U.S. shale production is set to snap a three-month decline in February, the U.S. government said on Jan. 17, as energy firms boost drilling activity with crude prices hovering near 18-month highs.

The month-on-month increase in production would be the first since October 2016 and the third rise in one year, according to the U.S. Energy Information Administration's (EIA) drilling productivity report.

February production will edge up 40,750 barrels per day (bbl/d) to 4.748 MMbbl/d, the EIA said. In January, it was expected to drop by 5,900 bbl/d.

In the Permian Basin in West Texas and eastern New Mexico, output is set to rise by 53 Mbbl/d, to reach 2.180 MMbbl/d, the data showed.

North Dakota's Bakken oil production was set to drop by 20 Mbbl/d, down to 978 Mbbl/d. Eagle Ford oil output from Texas was set to drop by 3 Mbbl/d, to 1.042 MMbbl/d.

U.S. crude futures were trading at about $53/bbl on Jan. 17, not far below 18-month highs set earlier in January, as members of OPEC and non-OPEC countries followed through on plans to cut output at the start of the year in an effort to boost prices and cut the global oversupply.

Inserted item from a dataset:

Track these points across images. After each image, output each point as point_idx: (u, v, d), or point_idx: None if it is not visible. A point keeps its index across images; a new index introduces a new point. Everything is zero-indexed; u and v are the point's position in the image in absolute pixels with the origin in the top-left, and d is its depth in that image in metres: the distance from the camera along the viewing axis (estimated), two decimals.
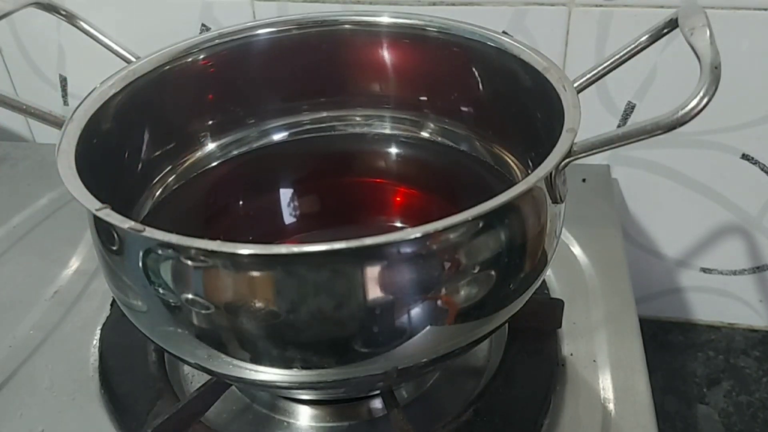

Total U.S. natural gas production was forecast to increase in February for a third month in four, to 48 billion cubic feet per day (Bcfd), the EIA said. That would be up over 0.3 Bcfd from January.

The biggest regional decline was expected to be in the Eagle Ford, down almost 0.1 Bcfd to 5.5 Bcfd in February, the lowest level of output in the basin since November 2013, the EIA said.

Output in the Marcellus Shale in Pennsylvania and West Virginia was set to rise by almost 0.2 Bcfd to 18.6 Bcfd in February, a fourth consecutive increase.

EIA also said producers drilled 712 wells and completed 545 in the biggest shale basins in December, leaving total drilled but uncompleted wells up 167 at 5,379, the most since April.